Response Modes

Try this to get concise answers:

Respond in terse mode — just the facts

Try this to speed up simple tasks:

Use lightweight mode for quick fixes

Squad automatically picks the right response mode based on complexity — from instant direct answers (2s) to full multi-agent parallel work (60s). You can override anytime.


The Four Modes

Not every request needs the full agent machinery. Squad automatically selects a response mode based on the complexity of your message.


The Four Modes

Mode Time What Happens When Used
Direct ~2–3s Coordinator answers from memory — no agent spawned Status checks, factual questions
Lightweight ~8–12s One agent, minimal prompt — no charter/history/decisions reads Small fixes, quick follow-ups
Standard ~25–35s Full agent spawn with charter, history, and decisions Normal work requests
Full ~40–60s Multi-agent parallel spawn Complex multi-domain tasks

Direct

The coordinator handles it alone. No sub-agent is spawned.

> What port does the server run on?
> Where are we on the auth work?
> Who's on the team?

Fast answers from context the coordinator already has.

Lightweight

One agent is spawned with a reduced prompt — skips loading charter, history, and decisions to save time.

> Fix the typo in the README
> Add that missing import
> Update the version number

Good for small, well-defined tasks where full context isn’t needed.

Standard

Full agent spawn. The agent reads its charter, history, and team decisions before working.

> Build the user profile API endpoint
> Refactor the auth middleware
> Write tests for the payment module

This is the default mode for most work.

Full

Multiple agents spawn in parallel, each with full context. A design review ceremony may trigger first.

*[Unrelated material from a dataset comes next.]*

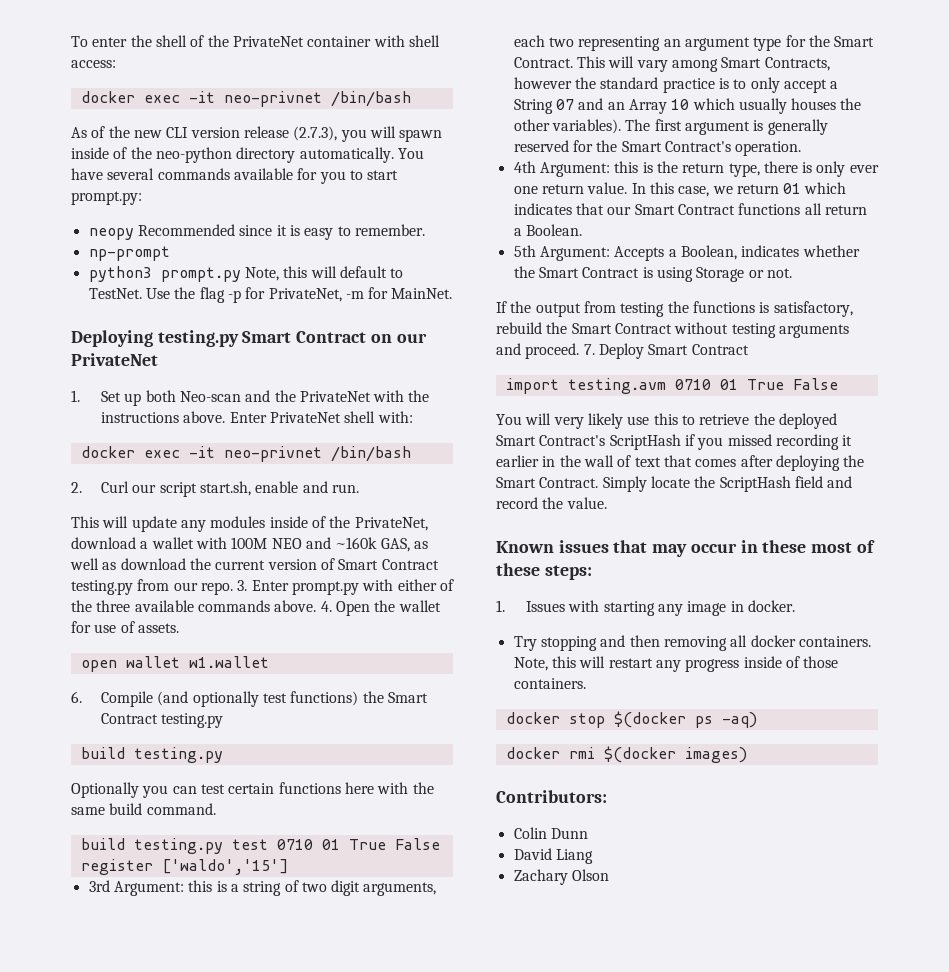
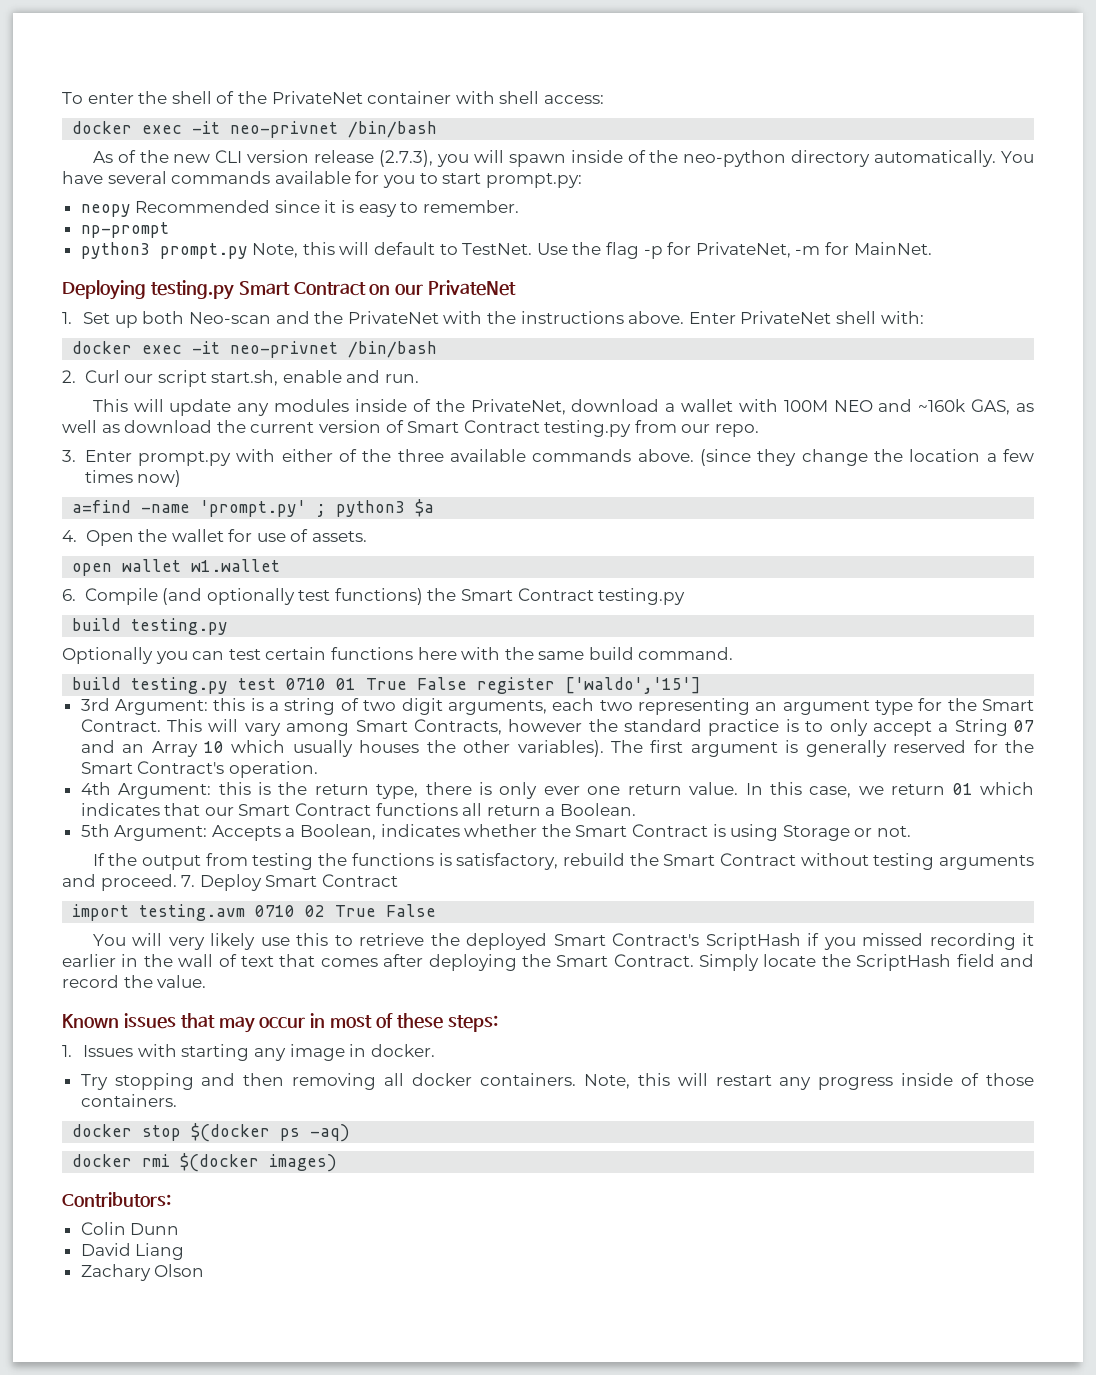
(233, 588) none -> (760, 430) //
(317, 606) none -> [699,449,1034,466] [84,470,182,487] [72,499,435,517] (since they change the location a few times now) // a=find -name 'prompt.py' ; python3 $a //
[719,379,738,390] 01 -> [305,905,326,917] 02
[762,540,807,553] these -> (326, 1020) none

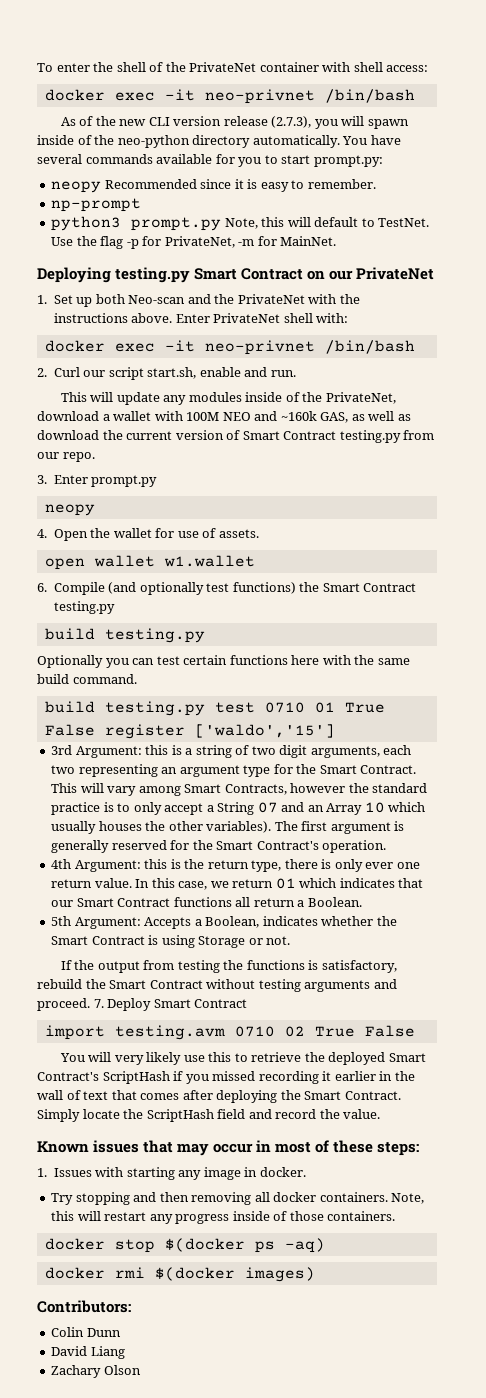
[236,449,1034,466] [84,470,182,487] [72,499,435,517] with either of the three available commands above. (since they change the location a few times now) // a=find -name 'prompt.py' ; python3 $a -> [44,504,95,516] // neopy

> Team, build the dashboard
> Rebuild the authentication system
> Implement the search feature end-to-end

Used for complex tasks that span multiple domains (frontend, backend, testing).


How Modes Are Selected

The coordinator picks the mode automatically based on:

  • Complexity of the request
  • Number of domains involved
  • Whether context is needed (history, decisions, skills)

You don’t need to specify a mode. When uncertain, the coordinator biases toward upgrading — it’s better to spend a few extra seconds loading context than to miss something.


Tips

  • If a response feels slow for a simple question, it’s likely using Standard when Direct would suffice. This is rare — the coordinator is good at picking the right mode.
  • “Team, …” prompts typically trigger Full mode.
  • Direct-named agent prompts (“Kane, …”) typically trigger Standard mode.
  • Response times depend on the Copilot platform. The numbers above are approximate.

Sample Prompts

force lightweight mode for this quick fix

Explicitly requests a reduced-context spawn for a simple task.

what port does the API run on?

Quick factual question that triggers Direct mode with no agent spawn.

Kane, do a thorough analysis of the auth system

Requests Standard mode with full context load for complex work.

what response mode was used for that last task?

Checks which mode the coordinator selected for the previous request.

Team, rebuild the authentication system end-to-end

Multi-domain prompt that triggers Full mode with parallel agent spawns.